Doch was bedeutet das für den anstehenden Nato-Gipfel in Vilnius? Hat sich etwas im Krisenmanagement geändert. Diese Frage stellten wir dem unabhängigen Militäranalysten Claudiu Degeratu:
Die Perspektive hat sich in der Tat grundlegend geändert, denn ein Verteidigungsplan, wie er vor 1989 in der NATO erstellt wurde und wie er auch jetzt erstellt wird, berücksichtigt das Bedrohungsprofil eines Gegners. In den letzten 30 Jahren haben wir über NATO-Pläne für Krisensituationen, für Fernkämpfe und für Eingreifen außerhalb unseres Artikel-5-Gebiets gesprochen. Bisher planten wir unsere militärischen Operationen im Zusammenhang mit konkreten Situationen, und nicht auf einen Gegner bezogen. Im Moment ist der Hauptgegner die Russische Föderation, und die NATO hat auf der Grundlage der Madrider Beschlüsse vom letzten Jahr ein Verteidigungs- und Abschreckungskonzept für den gesamten euroatlantischen Raum entwickelt. Es handelt sich also um einen Verteidigungsplan, wie wir ihn seit 1989 nicht mehr hatten und der sich von dem vor 1989 für den gesamten europäischen strategischen Raum unterscheidet. Um es klar zu sagen, wir sprechen tatsächlich über den atlantischen Raum bis hin zur Ostfront, also dem Baltikum zu Polen und Rumänien, und vom Norden, beginnend mit Norwegen, bis zur Südflanke, also dem Mittelmeerraum.

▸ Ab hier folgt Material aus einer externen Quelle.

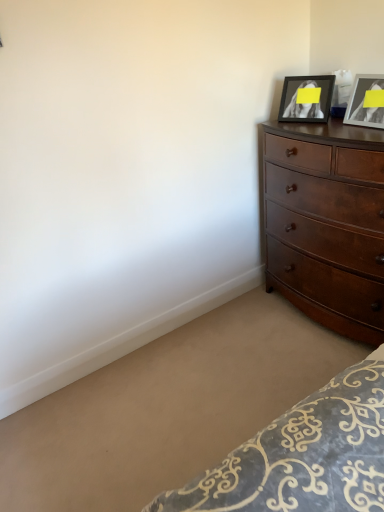
Question: Is dark brown wood dresser at right outside of matte black picture frame at upper right, the second picture frame positioned from the left?

Choices:
 (A) yes
 (B) no

Answer: (A)

Question: Is dark brown wood dresser at right looking in the opposite direction of matte black picture frame at upper right, the second picture frame positioned from the left?

Choices:
 (A) yes
 (B) no

Answer: (B)

Question: Can you confirm if dark brown wood dresser at right is bigger than matte black picture frame at upper right, the second picture frame positioned from the left?

Choices:
 (A) yes
 (B) no

Answer: (A)

Question: From a real-world perspective, is dark brown wood dresser at right below matte black picture frame at upper right, marked as the first picture frame in a right-to-left arrangement?

Choices:
 (A) no
 (B) yes

Answer: (B)

Question: Is dark brown wood dresser at right positioned behind matte black picture frame at upper right, marked as the first picture frame in a right-to-left arrangement?

Choices:
 (A) no
 (B) yes

Answer: (A)

Question: Looking at their shapes, would you say dark brown wood dresser at right is wider or thinner than matte black picture frame at upper right, which is the 2th picture frame in right-to-left order?

Choices:
 (A) thin
 (B) wide

Answer: (B)

Question: Is point (316, 258) closer or farther from the camera than point (312, 81)?

Choices:
 (A) closer
 (B) farther

Answer: (B)

Question: From a real-world perspective, is dark brown wood dresser at right positioned above or below matte black picture frame at upper right, marked as the 1th picture frame in a left-to-right arrangement?

Choices:
 (A) above
 (B) below

Answer: (B)

Question: In the image, is dark brown wood dresser at right positioned in front of or behind matte black picture frame at upper right, which is the 2th picture frame in right-to-left order?

Choices:
 (A) front
 (B) behind

Answer: (A)

Question: Is point (354, 250) positioned closer to the camera than point (349, 104)?

Choices:
 (A) farther
 (B) closer

Answer: (B)

Question: Is dark brown wood dresser at right situated inside matte black picture frame at upper right, marked as the first picture frame in a right-to-left arrangement, or outside?

Choices:
 (A) outside
 (B) inside

Answer: (A)

Question: Is dark brown wood dresser at right in front of or behind matte black picture frame at upper right, the second picture frame positioned from the left, in the image?

Choices:
 (A) front
 (B) behind

Answer: (A)

Question: From the image's perspective, is dark brown wood dresser at right positioned above or below matte black picture frame at upper right, the second picture frame positioned from the left?

Choices:
 (A) below
 (B) above

Answer: (A)

Question: Considering the positions of matte black picture frame at upper right, marked as the 1th picture frame in a left-to-right arrangement, and matte black picture frame at upper right, marked as the first picture frame in a right-to-left arrangement, in the image, is matte black picture frame at upper right, marked as the 1th picture frame in a left-to-right arrangement, wider or thinner than matte black picture frame at upper right, marked as the first picture frame in a right-to-left arrangement,?

Choices:
 (A) thin
 (B) wide

Answer: (B)

Question: Is matte black picture frame at upper right, which is the 2th picture frame in right-to-left order, bigger or smaller than matte black picture frame at upper right, marked as the first picture frame in a right-to-left arrangement?

Choices:
 (A) small
 (B) big

Answer: (B)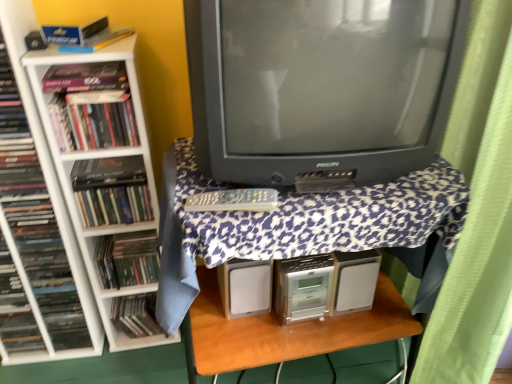
What is the approximate width of gray plastic remote at center?

The width of gray plastic remote at center is 6.67 centimeters.

Locate an element on the screen. gray plastic remote at center is located at coordinates (234, 200).

Measure the distance between matte black book at left, acting as the seventh book starting from the left, and camera.

The distance of matte black book at left, acting as the seventh book starting from the left, from camera is 4.15 feet.

Image resolution: width=512 pixels, height=384 pixels. I want to click on blue cardboard book at upper left, which is the 6th book from left to right, so click(x=84, y=36).

You are a GUI agent. You are given a task and a screenshot of the screen. Output one action in this format:
    pyautogui.click(x=<x>, y=<y>)
    Task: Click on the matte black book at left, the 7th book in the right-to-left sequence
    
    Given the screenshot: What is the action you would take?
    pyautogui.click(x=15, y=309)

From the picture: Is matte black book at left, the 7th book in the right-to-left sequence, turned away from gray plastic remote at center?

matte black book at left, the 7th book in the right-to-left sequence, does not have its back to gray plastic remote at center.

From the image's perspective, is matte black book at left, the 7th book in the right-to-left sequence, over gray plastic remote at center?

No, from the image's perspective, matte black book at left, the 7th book in the right-to-left sequence, is not over gray plastic remote at center.

From a real-world perspective, is matte black book at left, the 1th book from the left, over gray plastic remote at center?

No, from a real-world perspective, matte black book at left, the 1th book from the left, is not over gray plastic remote at center

Considering the sizes of matte black book at left, the 7th book in the right-to-left sequence, and gray plastic remote at center in the image, is matte black book at left, the 7th book in the right-to-left sequence, wider or thinner than gray plastic remote at center?

Considering their sizes, matte black book at left, the 7th book in the right-to-left sequence, looks broader than gray plastic remote at center.

Is point (15, 344) closer or farther from the camera than point (44, 42)?

Clearly, point (15, 344) is more distant from the camera than point (44, 42).

Considering the relative positions of matte black book at left, the 1th book from the left, and matte black speaker at upper left in the image provided, is matte black book at left, the 1th book from the left, in front of matte black speaker at upper left?

No, matte black book at left, the 1th book from the left, is further to the viewer.

Is matte black book at left, the 1th book from the left, taller than matte black speaker at upper left?

Yes.

Is matte black book at left, the 1th book from the left, oriented towards matte black speaker at upper left?

No, matte black book at left, the 1th book from the left, is not facing towards matte black speaker at upper left.

Can you confirm if matte black book at left, the 5th book positioned from the left, is taller than matte black book at left, the 1th book from the left?

Incorrect, the height of matte black book at left, the 5th book positioned from the left, is not larger of that of matte black book at left, the 1th book from the left.

Which is behind, matte black book at left, the 5th book positioned from the left, or matte black book at left, the 7th book in the right-to-left sequence?

Positioned behind is matte black book at left, the 5th book positioned from the left.

Is matte black book at left, the 5th book positioned from the left, thinner than matte black book at left, the 7th book in the right-to-left sequence?

Correct, the width of matte black book at left, the 5th book positioned from the left, is less than that of matte black book at left, the 7th book in the right-to-left sequence.

Which is nearer, (150, 197) or (4, 339)?

The point (150, 197) is more forward.

From the image's perspective, which one is positioned higher, green fabric curtain at right or matte black speaker at upper left?

matte black speaker at upper left.

Based on the photo, who is shorter, green fabric curtain at right or matte black speaker at upper left?

matte black speaker at upper left.

From a real-world perspective, is green fabric curtain at right positioned under matte black speaker at upper left based on gravity?

Indeed, from a real-world perspective, green fabric curtain at right is positioned beneath matte black speaker at upper left.

From a real-world perspective, is hardcover book at left, the 6th book positioned from the right, positioned under wooden table at center based on gravity?

Incorrect, from a real-world perspective, hardcover book at left, the 6th book positioned from the right, is higher than wooden table at center.

Is hardcover book at left, the 2th book in the left-to-right sequence, in front of or behind wooden table at center in the image?

hardcover book at left, the 2th book in the left-to-right sequence, is positioned farther from the viewer than wooden table at center.

Between hardcover book at left, the 6th book positioned from the right, and wooden table at center, which one appears on the right side from the viewer's perspective?

wooden table at center is more to the right.

Is hardcover book at left, the 6th book positioned from the right, taller than wooden table at center?

Yes, hardcover book at left, the 6th book positioned from the right, is taller than wooden table at center.

From the image's perspective, who appears lower, matte black speaker at upper left or blue cardboard book at upper left, which is the second book in right-to-left order?

From the image's view, matte black speaker at upper left is below.

Are matte black speaker at upper left and blue cardboard book at upper left, which is the 6th book from left to right, located far from each other?

Actually, matte black speaker at upper left and blue cardboard book at upper left, which is the 6th book from left to right, are a little close together.

Is matte black speaker at upper left facing towards blue cardboard book at upper left, which is the 6th book from left to right?

No, matte black speaker at upper left does not turn towards blue cardboard book at upper left, which is the 6th book from left to right.

Would you say blue cardboard book at upper left, which is the second book in right-to-left order, is part of matte black speaker at upper left's contents?

That's incorrect, blue cardboard book at upper left, which is the second book in right-to-left order, is not inside matte black speaker at upper left.

Between hardcover book at left and matte black book at left, the 5th book positioned from the left, which one has less height?

hardcover book at left.

Is hardcover book at left next to matte black book at left, the 5th book positioned from the left?

Yes, hardcover book at left is beside matte black book at left, the 5th book positioned from the left.

Consider the image. Is hardcover book at left located outside matte black book at left, the third book positioned from the right?

Yes, hardcover book at left is located beyond the bounds of matte black book at left, the third book positioned from the right.

The width and height of the screenshot is (512, 384). I want to click on the 7th book counting from the left side of the gray plastic remote at center, so click(15, 309).

Image resolution: width=512 pixels, height=384 pixels. Identify the location of the 5th book directly beneath the matte black speaker at upper left (from a real-world perspective). (15, 309).

Considering their positions, is matte black speaker at upper left positioned closer to hardcover book at left, the 2th book in the left-to-right sequence, than blue cardboard book at upper left, which is the second book in right-to-left order?

blue cardboard book at upper left, which is the second book in right-to-left order, is positioned closer to the anchor hardcover book at left, the 2th book in the left-to-right sequence.

Considering their positions, is hardcover book at left positioned further to matte black book at left, acting as the seventh book starting from the left, than matte black book at left, acting as the third book starting from the left?

Based on the image, hardcover book at left appears to be further to matte black book at left, acting as the seventh book starting from the left.

When comparing their distances from wooden table at center, does gray plastic remote at center or matte black speaker at upper left seem closer?

gray plastic remote at center is positioned closer to the anchor wooden table at center.

Looking at the image, which one is located further to white plastic bookcase at left, hardcover book at left or green fabric curtain at right?

green fabric curtain at right lies further to white plastic bookcase at left than the other object.

When comparing their distances from green fabric curtain at right, does wooden table at center or matte black television at center seem closer?

wooden table at center is closer to green fabric curtain at right.

In the scene shown: Which object lies nearer to the anchor point matte black book at left, the 1th book from the left, hardcover book at left, which is counted as the fourth book, starting from the left, or wooden table at center?

hardcover book at left, which is counted as the fourth book, starting from the left.

From the image, which object appears to be farther from hardcover book at left, which is counted as the fourth book, starting from the left, white plastic bookcase at left or matte black book at left, the 5th book positioned from the left?

matte black book at left, the 5th book positioned from the left, is further to hardcover book at left, which is counted as the fourth book, starting from the left.

Looking at the image, which one is located further to matte black speaker at upper left, matte black book at left, the 7th book in the right-to-left sequence, or matte black book at left, acting as the third book starting from the left?

matte black book at left, acting as the third book starting from the left, is further to matte black speaker at upper left.

Locate an element on the screen. The image size is (512, 384). remote between matte black television at center and matte black book at left, acting as the third book starting from the left, in the front-back direction is located at coordinates (234, 200).

The width and height of the screenshot is (512, 384). Find the location of `paperback book between blue cardboard book at upper left, which is the 6th book from left to right, and matte black book at left, acting as the third book starting from the left, in the vertical direction`. paperback book between blue cardboard book at upper left, which is the 6th book from left to right, and matte black book at left, acting as the third book starting from the left, in the vertical direction is located at coordinates (106, 172).

This screenshot has height=384, width=512. I want to click on bookcase located between hardcover book at left, the 6th book positioned from the right, and green fabric curtain at right in the left-right direction, so click(x=103, y=157).

Locate an element on the screen. The width and height of the screenshot is (512, 384). remote between matte black book at left, the 1th book from the left, and wooden table at center from left to right is located at coordinates (234, 200).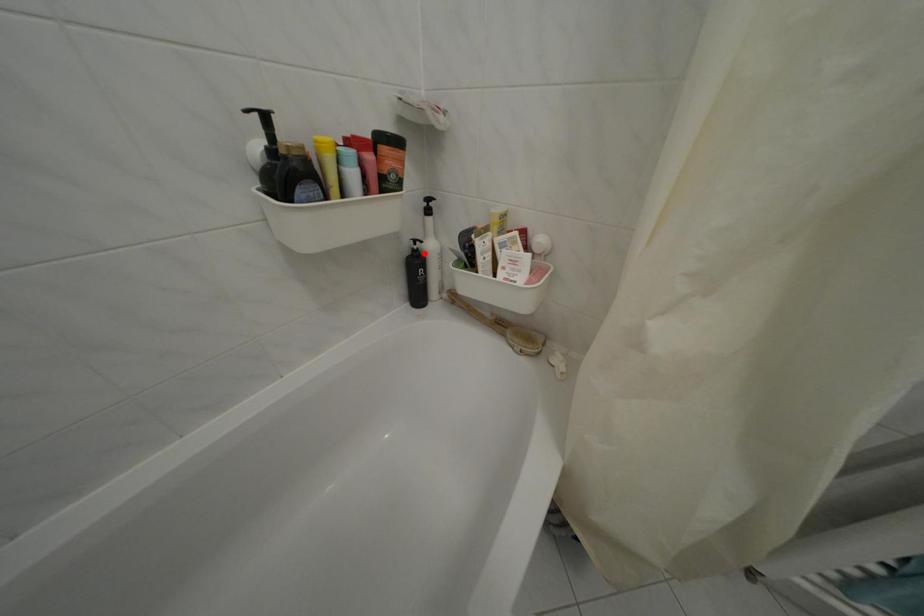
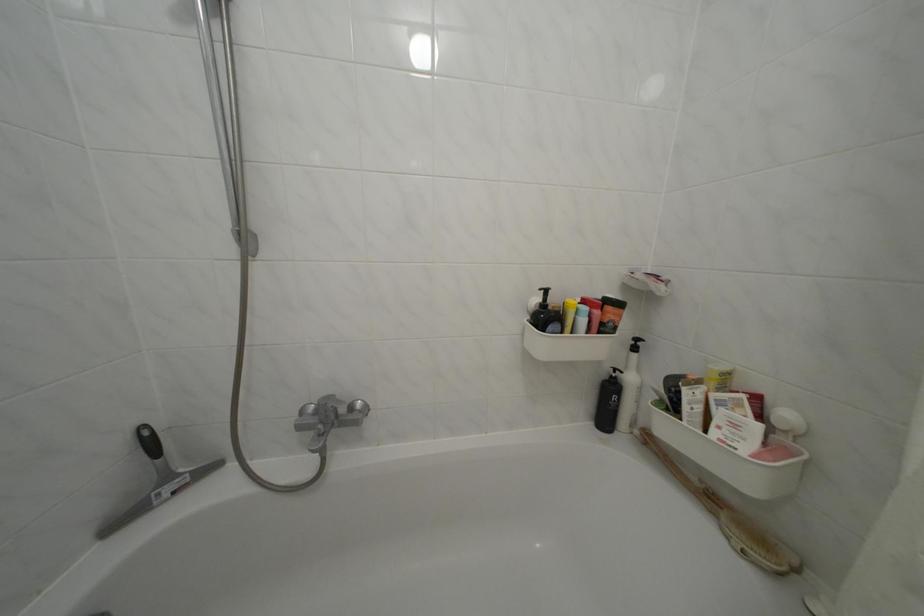
Find the pixel in the second image that matches the highlighted location in the first image.

(623, 381)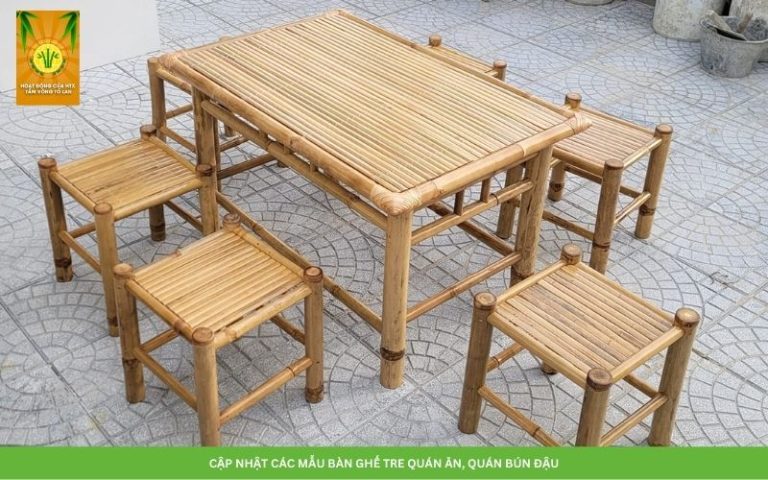
This screenshot has height=480, width=768. Identify the location of gray tiles. (720, 180).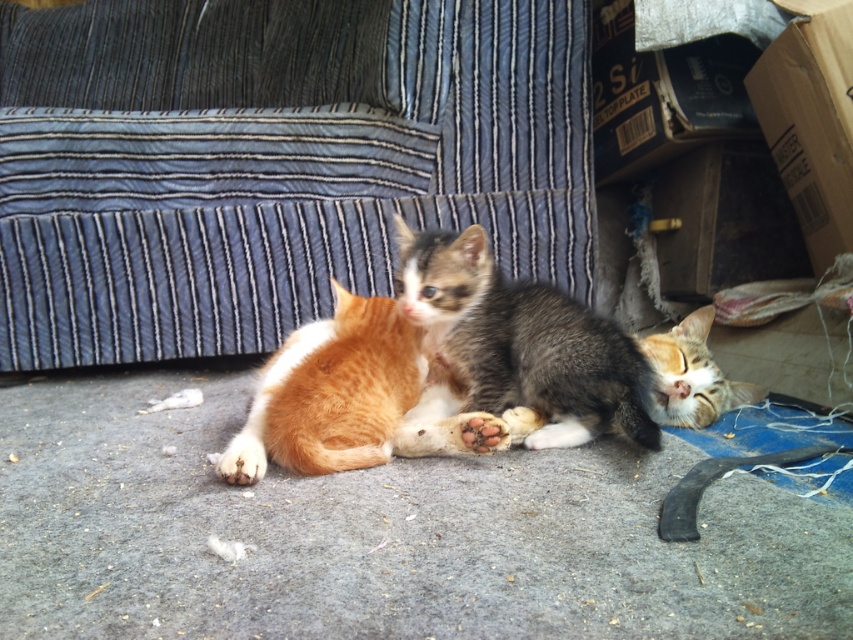
You are a cat owner who wants to place a small cat tree in your living room. The blue striped fabric couch at upper center is located at point [271,161]. If you want to place the cat tree 0.1 units to the right of the couch, what coordinate should you use?

The cat tree should be placed at coordinate point 0.353, 0.320 since adding 0.1 to the x coordinate of the blue striped fabric couch at upper center at point [271,161] gives 0.353, 0.320.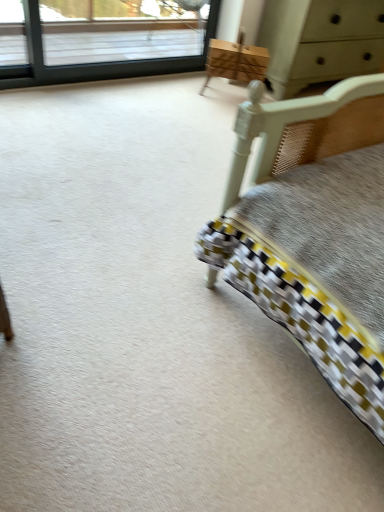
Question: Is light gray wood dresser at upper right to the right of wooden chest of drawers at upper center from the viewer's perspective?

Choices:
 (A) no
 (B) yes

Answer: (B)

Question: Can you confirm if light gray wood dresser at upper right is bigger than wooden chest of drawers at upper center?

Choices:
 (A) yes
 (B) no

Answer: (A)

Question: Is light gray wood dresser at upper right positioned in front of wooden chest of drawers at upper center?

Choices:
 (A) yes
 (B) no

Answer: (A)

Question: From the image's perspective, is light gray wood dresser at upper right beneath wooden chest of drawers at upper center?

Choices:
 (A) no
 (B) yes

Answer: (A)

Question: Is light gray wood dresser at upper right thinner than wooden chest of drawers at upper center?

Choices:
 (A) no
 (B) yes

Answer: (A)

Question: Considering the relative sizes of light gray wood dresser at upper right and wooden chest of drawers at upper center in the image provided, is light gray wood dresser at upper right smaller than wooden chest of drawers at upper center?

Choices:
 (A) yes
 (B) no

Answer: (B)

Question: From the image's perspective, is clear glass window at upper left over wooden chest of drawers at upper center?

Choices:
 (A) yes
 (B) no

Answer: (A)

Question: Are clear glass window at upper left and wooden chest of drawers at upper center far apart?

Choices:
 (A) no
 (B) yes

Answer: (A)

Question: Does clear glass window at upper left have a greater width compared to wooden chest of drawers at upper center?

Choices:
 (A) no
 (B) yes

Answer: (A)

Question: Can you confirm if clear glass window at upper left is smaller than wooden chest of drawers at upper center?

Choices:
 (A) yes
 (B) no

Answer: (B)

Question: Is clear glass window at upper left further to camera compared to wooden chest of drawers at upper center?

Choices:
 (A) no
 (B) yes

Answer: (A)

Question: Could you tell me if clear glass window at upper left is facing wooden chest of drawers at upper center?

Choices:
 (A) no
 (B) yes

Answer: (B)

Question: From a real-world perspective, is wooden chest of drawers at upper center physically above light gray wood dresser at upper right?

Choices:
 (A) no
 (B) yes

Answer: (A)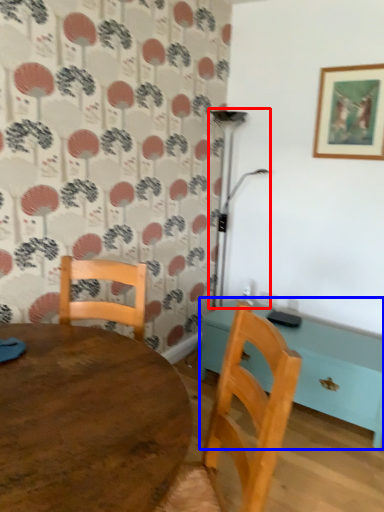
Question: Which point is further to the camera, lamp (highlighted by a red box) or table (highlighted by a blue box)?

Choices:
 (A) lamp
 (B) table

Answer: (A)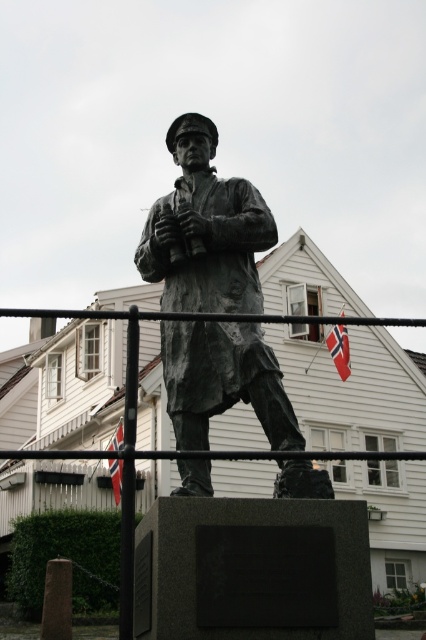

Zum ersten Mal werden wir auch nationale Verteidigungspläne haben, die im Einklang mit diesem umfangreichen Konzept der Abschreckung und der Verteidigung des europäischen strategischen Raumes stehen müssen. Sie werden auf NATO-Ebene integriert sein und müssen darüber hinaus in das neue NATO-Streitkräftemodell integriert werden, das aus drei Truppenkontingenten bestehen und etwa 800 000 NATO-Soldaten mit unterschiedlichen Dienstgraden und Reaktionsmöglichkeiten umfassen soll. Die NATO muss in der Lage sein, dieses Konzept zu nutzen, um unter verschiedenen Bedingungen, in verschiedenen Situationen und bei verschiedenen möglichen Entwicklungen im gesamten europäischen strategischen Raum gleichzeitig eingreifen zu können.“
Die Russische Föderation müsse begreifen, dass die NATO in der Lage sein wird, in verschiedenen Gebieten mit denselben Streitkräften und der gleichen Schlagkraft und Fähigkeit zum sofortigen Kampf einzugreifen, so der Militärexperte Claudiu Degeratu.